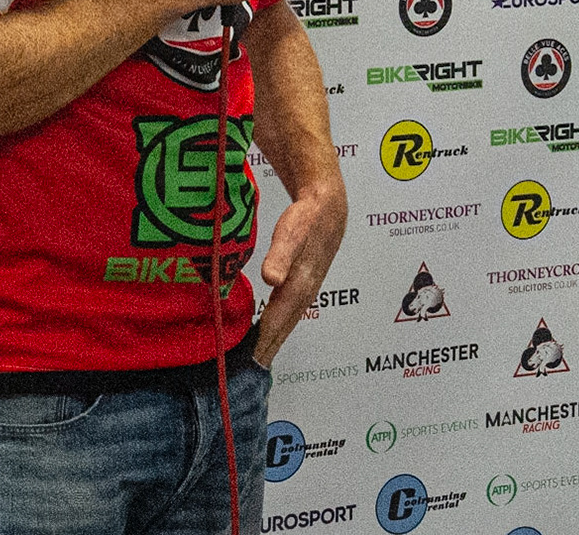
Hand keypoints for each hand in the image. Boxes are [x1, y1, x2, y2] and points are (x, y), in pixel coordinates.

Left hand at [250, 185, 347, 363]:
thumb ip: (280, 257)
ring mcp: (305, 290)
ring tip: (259, 358)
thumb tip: (271, 280)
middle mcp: (304, 292)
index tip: (250, 361)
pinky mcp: (303, 284)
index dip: (264, 341)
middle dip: (269, 348)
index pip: (278, 320)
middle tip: (251, 370)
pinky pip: (288, 311)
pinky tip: (269, 329)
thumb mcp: (291, 233)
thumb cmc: (307, 218)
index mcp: (300, 284)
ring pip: (287, 321)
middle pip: (284, 326)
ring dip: (274, 340)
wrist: (327, 208)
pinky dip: (278, 325)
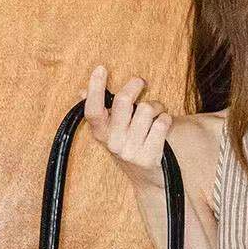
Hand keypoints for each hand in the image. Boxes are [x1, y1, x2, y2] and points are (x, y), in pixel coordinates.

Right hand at [82, 64, 172, 188]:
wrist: (149, 180)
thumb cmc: (130, 147)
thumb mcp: (111, 132)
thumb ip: (99, 112)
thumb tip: (81, 92)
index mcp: (101, 134)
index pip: (93, 110)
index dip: (95, 88)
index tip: (101, 68)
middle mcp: (113, 144)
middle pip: (124, 102)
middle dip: (135, 86)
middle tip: (141, 82)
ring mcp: (131, 151)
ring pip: (147, 109)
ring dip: (156, 106)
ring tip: (156, 113)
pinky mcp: (149, 157)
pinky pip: (162, 123)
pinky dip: (166, 119)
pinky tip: (164, 124)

Try it: Return, from the data, each line where the string "thumb" occurs.

Written response:
thumb ip: (280, 257)
thumb tip: (271, 280)
thumb mcp: (291, 233)
thumb cmc: (307, 218)
thumb cmc: (130, 147)
thumb mcp: (111, 132)
thumb ip: (99, 112)
thumb tip: (81, 92)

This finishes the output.